WHAT TO PRODUCE> Pull out every line in the listing below that contains the word "Comuni", copying each one in full.

DATA FOR THIS TASK>
=== Section Start ===

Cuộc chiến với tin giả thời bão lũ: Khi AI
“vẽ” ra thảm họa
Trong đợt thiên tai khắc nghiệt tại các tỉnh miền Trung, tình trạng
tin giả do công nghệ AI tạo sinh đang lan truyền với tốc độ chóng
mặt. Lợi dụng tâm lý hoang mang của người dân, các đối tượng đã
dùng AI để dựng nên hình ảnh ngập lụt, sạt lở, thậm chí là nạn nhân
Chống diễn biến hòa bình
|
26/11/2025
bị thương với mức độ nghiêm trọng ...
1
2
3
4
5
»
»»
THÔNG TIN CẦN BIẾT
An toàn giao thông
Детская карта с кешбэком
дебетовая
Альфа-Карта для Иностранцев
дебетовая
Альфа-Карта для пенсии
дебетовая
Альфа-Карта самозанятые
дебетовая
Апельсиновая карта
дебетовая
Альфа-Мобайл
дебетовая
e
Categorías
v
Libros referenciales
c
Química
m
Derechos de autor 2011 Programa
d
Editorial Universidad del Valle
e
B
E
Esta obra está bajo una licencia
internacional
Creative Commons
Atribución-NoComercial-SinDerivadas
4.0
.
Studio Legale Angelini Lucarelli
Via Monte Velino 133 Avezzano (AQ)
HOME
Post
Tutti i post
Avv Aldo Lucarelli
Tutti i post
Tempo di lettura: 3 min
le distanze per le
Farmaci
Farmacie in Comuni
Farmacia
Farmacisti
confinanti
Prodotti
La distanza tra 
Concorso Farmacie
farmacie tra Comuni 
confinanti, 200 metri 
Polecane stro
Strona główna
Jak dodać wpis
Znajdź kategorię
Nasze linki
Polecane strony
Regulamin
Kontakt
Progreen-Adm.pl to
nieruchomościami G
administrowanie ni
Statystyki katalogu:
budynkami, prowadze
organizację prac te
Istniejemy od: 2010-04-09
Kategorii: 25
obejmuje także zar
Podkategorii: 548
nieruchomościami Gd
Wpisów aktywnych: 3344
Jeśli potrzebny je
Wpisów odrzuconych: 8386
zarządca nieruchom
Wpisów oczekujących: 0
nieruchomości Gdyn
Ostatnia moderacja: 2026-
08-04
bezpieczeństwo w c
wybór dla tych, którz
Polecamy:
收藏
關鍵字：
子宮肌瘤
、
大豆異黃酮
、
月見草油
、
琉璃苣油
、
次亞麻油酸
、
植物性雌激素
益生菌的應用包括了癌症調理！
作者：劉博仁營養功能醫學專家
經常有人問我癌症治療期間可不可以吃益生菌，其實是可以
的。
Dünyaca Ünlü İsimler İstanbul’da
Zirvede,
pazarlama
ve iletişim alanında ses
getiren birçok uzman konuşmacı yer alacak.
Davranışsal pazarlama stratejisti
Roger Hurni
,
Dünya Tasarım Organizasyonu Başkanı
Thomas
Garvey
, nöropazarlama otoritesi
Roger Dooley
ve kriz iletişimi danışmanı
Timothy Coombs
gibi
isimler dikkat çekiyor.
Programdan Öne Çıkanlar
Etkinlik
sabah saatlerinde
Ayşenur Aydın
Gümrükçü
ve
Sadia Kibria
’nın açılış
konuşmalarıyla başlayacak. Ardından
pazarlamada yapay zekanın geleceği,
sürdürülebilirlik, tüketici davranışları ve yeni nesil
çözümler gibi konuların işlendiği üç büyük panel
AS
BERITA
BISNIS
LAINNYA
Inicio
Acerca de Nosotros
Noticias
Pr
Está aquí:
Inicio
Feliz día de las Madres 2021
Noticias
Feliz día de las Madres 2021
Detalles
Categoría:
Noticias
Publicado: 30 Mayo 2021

=== Section End ===

RESULT>
Farmacie in Comuni
farmacie tra Comuni 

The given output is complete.